This research project was reviewed and approved by the research ethics committee at Ramathibodi Hospital at Mahidol University in 2005.

Results

Of the 2,600 questionnaires that were distributed 1,820 were returned and analysed, a response rate of 70%. A total of 45 primary care doctors participated in this study, comprising 15 faculty family physicians, 10 general doctors and 20 residents. There were no statistically significant differences in the mean age of the faculty physicians, general doctors or residents (table (table1).1). Faculty physicians, however, tended to be older, followed by general doctors and then residents. The majority of faculty physicians and general doctors were female, while there was an even mix of male and female residents.

Table 1
Characteristics of faculty physicians, general doctors and residents.

→ Dataset section:

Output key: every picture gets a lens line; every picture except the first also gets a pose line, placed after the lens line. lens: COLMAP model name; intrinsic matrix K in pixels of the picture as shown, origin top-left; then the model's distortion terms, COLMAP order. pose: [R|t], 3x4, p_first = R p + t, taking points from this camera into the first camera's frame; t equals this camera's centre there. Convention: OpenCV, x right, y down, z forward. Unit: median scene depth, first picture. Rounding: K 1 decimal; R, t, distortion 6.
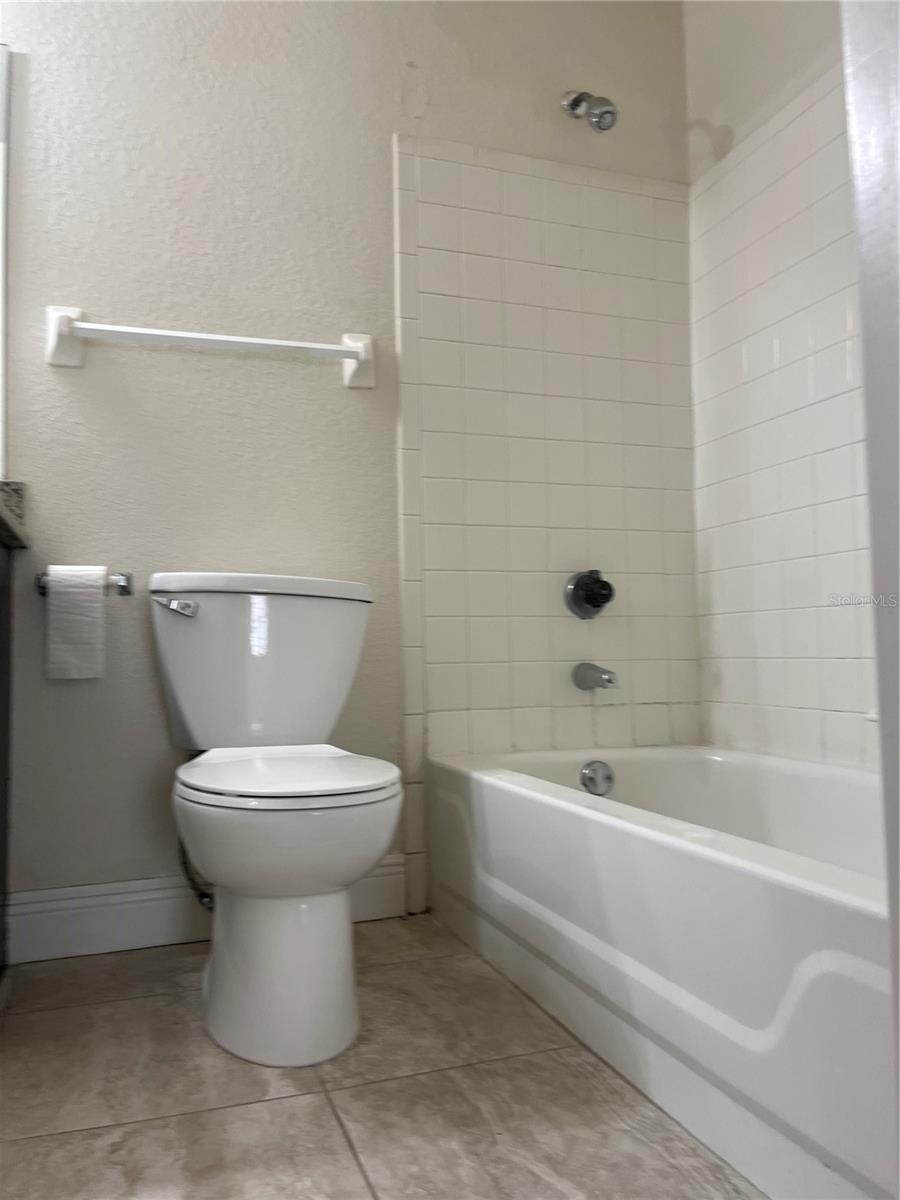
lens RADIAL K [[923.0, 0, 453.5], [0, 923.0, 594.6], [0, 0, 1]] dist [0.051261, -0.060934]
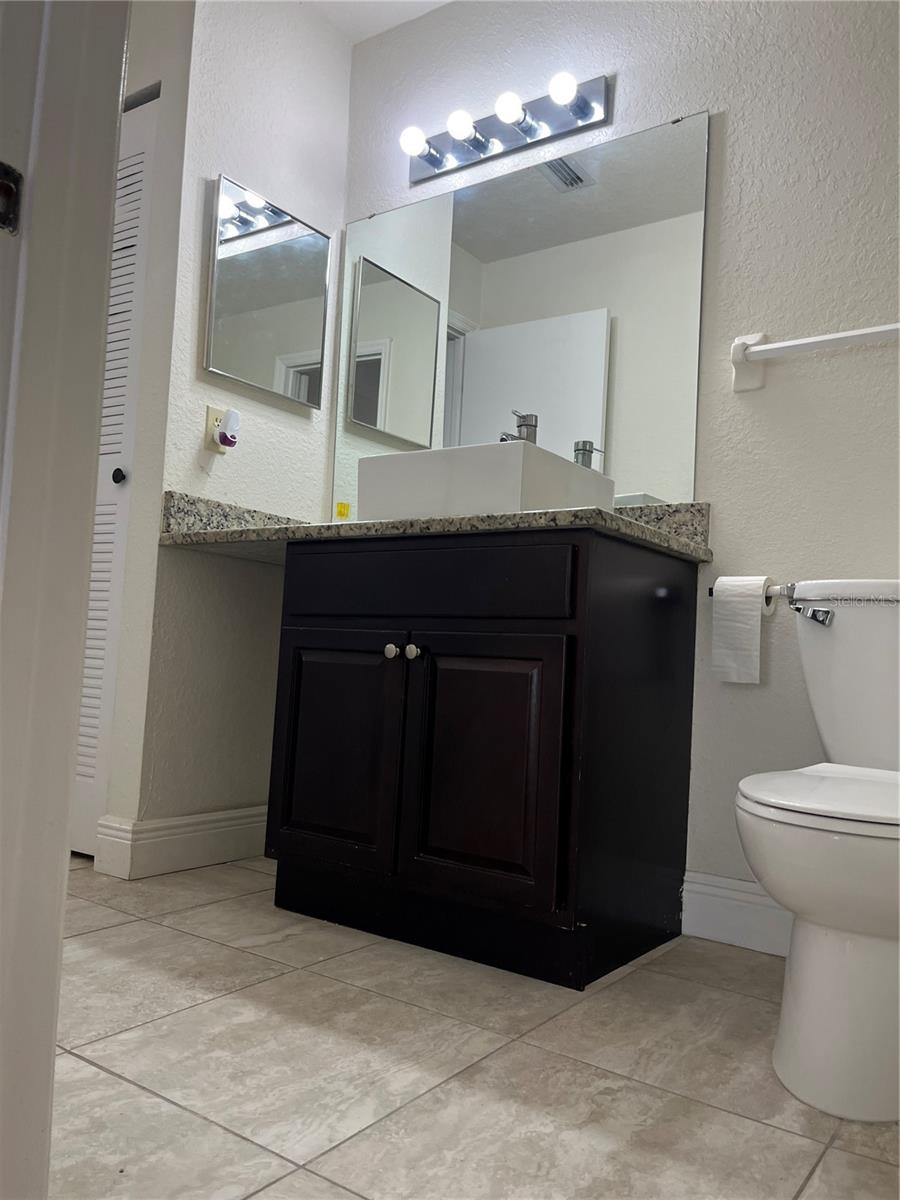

→ Task requirements:
- 1) Retype the part of the study excerpt on primary care doctors starting with "This research project" and going on through "doctors and residents.".
- 2) In the study excerpt on primary care doctors, why is the response rate given as 70%?
- 3) Write what comes next in the study excerpt on primary care doctors, picking up from its last line.
The material has no connection to the study excerpt on primary care doctors.

→ Results:
- 1)
This research project was reviewed and approved by the research ethics committee at Ramathibodi Hospital at Mahidol University in 2005.

Results

Of the 2,600 questionnaires that were distributed 1,820 were returned and analysed, a response rate of 70%. A total of 45 primary care doctors participated in this study, comprising 15 faculty family physicians, 10 general doctors and 20 residents. There were no statistically significant differences in the mean age of the faculty physicians, general doctors or residents (table (table1).1). Faculty physicians, however, tended to be older, followed by general doctors and then residents. The majority of faculty physicians and general doctors were female, while there was an even mix of male and female residents.

Table 1
Characteristics of faculty physicians, general doctors and residents.

- 2) Of the 2,600 questionnaires distributed, 1,820 were returned and analyzed. That share of returned questionnaires is the 70% response rate.

- 3)
The characteristics of patients examined by faculty physicians, general doctors and residents were also analyzed. There were no differences in terms of age, sex, payment status, presence or absence of chronic illness, address, type of accommodation, occupation or income (table (table2).2). Residents took care of more new cases in comparison to the other groups of doctors. In Thailand, in addition to self-payment, there are 3 public risk protection schemes (medical care coverage) namely, a universal coverage scheme, a social security scheme and a civil servants' medical benefit scheme. 50% of patients visiting Ramathibodi Hospital were covered by the civil servants' medical benefit scheme, i.e. no limitation to the cost of treatment, while 35% paid for their own health care costs. Most patients (70%) were home owners. The majority of patients were female (71.03%) and housewives (31.30%). There were small numbers of unemployed and disabled patients in the study. 50% of patients coming to Ramathibodi Hospital had an average income of 10,000–30,000 Baht/month.

Table 2
Characteristics of patients seen by faculty physicians, general doctors and residents.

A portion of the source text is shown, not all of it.